I am a little bit skeptical this memorial day about many things today being in a philosophical disposition. I recall a church lawn with a cross representing powers of ten of each aborted child since 1974-something like 40 to 60 million.
I recently read George S. Patton's poem on Armistice day ending the first world war-it has a glorious opinion about soldierly deaths.
I think though, that the decision of the U.S.A. to enter the First World war was perhaps the pivotal mistake in foreign policy of the last century. If the European powers had continued to grind each other down toward some kind of peace its unlikely that World War Two would have occurred, the holocaust also wouldn't have happened and Lenin would have continued his N.E.P. reform policy and Stalin wouldn't have become leader of the Soviet Union.
I believe that the Ottoman Empire would have continued in the middle east to slowly wither away with Arab enmity directed towards Turkey rather than the west, and the United State might have entered war on the side of China to liberate Manchuria occupied by Japan if Japan had attacked Pearl harbor and Attu which isn't likely.

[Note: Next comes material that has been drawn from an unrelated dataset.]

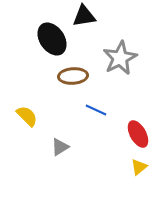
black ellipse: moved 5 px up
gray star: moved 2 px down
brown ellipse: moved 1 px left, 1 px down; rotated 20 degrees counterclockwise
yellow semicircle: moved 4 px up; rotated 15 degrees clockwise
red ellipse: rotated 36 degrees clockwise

The cold war would never have happened and a German aristocracy resembling that of today's Britain might have developed a stable social environment. The First World War ended with an armnistace leaving many German veterans convinced they had not lost. It also brought the end of the German aristocracy with a leftist led revolution to get rid of the war government and replace it with a popular government. That process led to many internal German changes such as the ending of the 700 year old Bavarian principality and the rise of the German Democratic Socialist party led by Adolph Hitler.

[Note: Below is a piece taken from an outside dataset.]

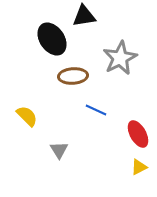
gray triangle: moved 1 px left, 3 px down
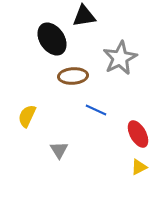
yellow semicircle: rotated 110 degrees counterclockwise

With a weakened Germany following the end of the First World War the Soviet Union was able to build up its military forces while Germany was tied down by the onerous terms of the armistice. With the aristocracy gone and populism rising with much communist activity the German Army leadership sent the charismatic Hitler to take over the German Democratic Socialist Workers Party and the rest is history; the populist NAZI party was able to agitate against the communists and received approval in that regard from the deposed aristocrats. Logical political developments as a series of reactions to internal and external political organization and events were challenges prompting responses. The United States failed to realize the consequences of destroying the comparatively moderate German aristocracy in creating a very imbalanced and unstable Europe with the military intervention.

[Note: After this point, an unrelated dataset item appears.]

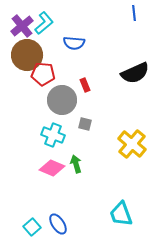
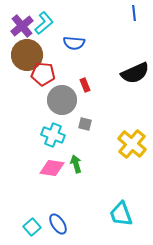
pink diamond: rotated 15 degrees counterclockwise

When the United States intervened in the First World War it upset the balance that had been reached between Germany and Russia. Lenin had signed off on the treaty of Brest-Litovsk giving away the Ukraine to Germany, and it isn't improbable that Stalin and others hated Lenin deeply for that later finding an excuse to poison Lenin.
With the second world war as has been said the last battle of the First World War the allies pumped up Stalinist Russia with arms and intelligence in order to roll up Hitler. If Clemenceau's advice that the U.S.A. not sign a separate treaty with Germany that did not guarantee the peace had been followed another opportunity to avoid the Second World War might have forestalled the great changes ahead.
Because the Soviet Union presided over a wrecked Eastern Europe the Cold War and the nuclear arms race developed. The Vietnam War was enabled by the tremendous military power that the United States had enabled Stalin to gather during the Second World War and its aftermath.
When so many people die following bad foreign policy decisions its a little like a chess game in time that reduces the options one may take as the game unfolds. Now the U.S.A. is moving beyond the middle game in its bad political intervention decisions and failing to upgrade the quality of life of its citizens consistently.
That's some of why I am skeptical today of Memorial Day observations by a nation pursuing oil development globally, polluting the atmosphere and spending more on war than realistic national defense of environment and quality of life of the poor.
It is a tragedy when the unsaved are given incorrect moral instruction and are lost for eternity. It would be unthinkably wrong for the Church to provide false signs that seem to approve sin and condemned behavior to the living. Some of the living may still have a chance for salvation and eternal life with God after recognizing their sinful nature and changing that with faith in Jesus Christ for their atonement.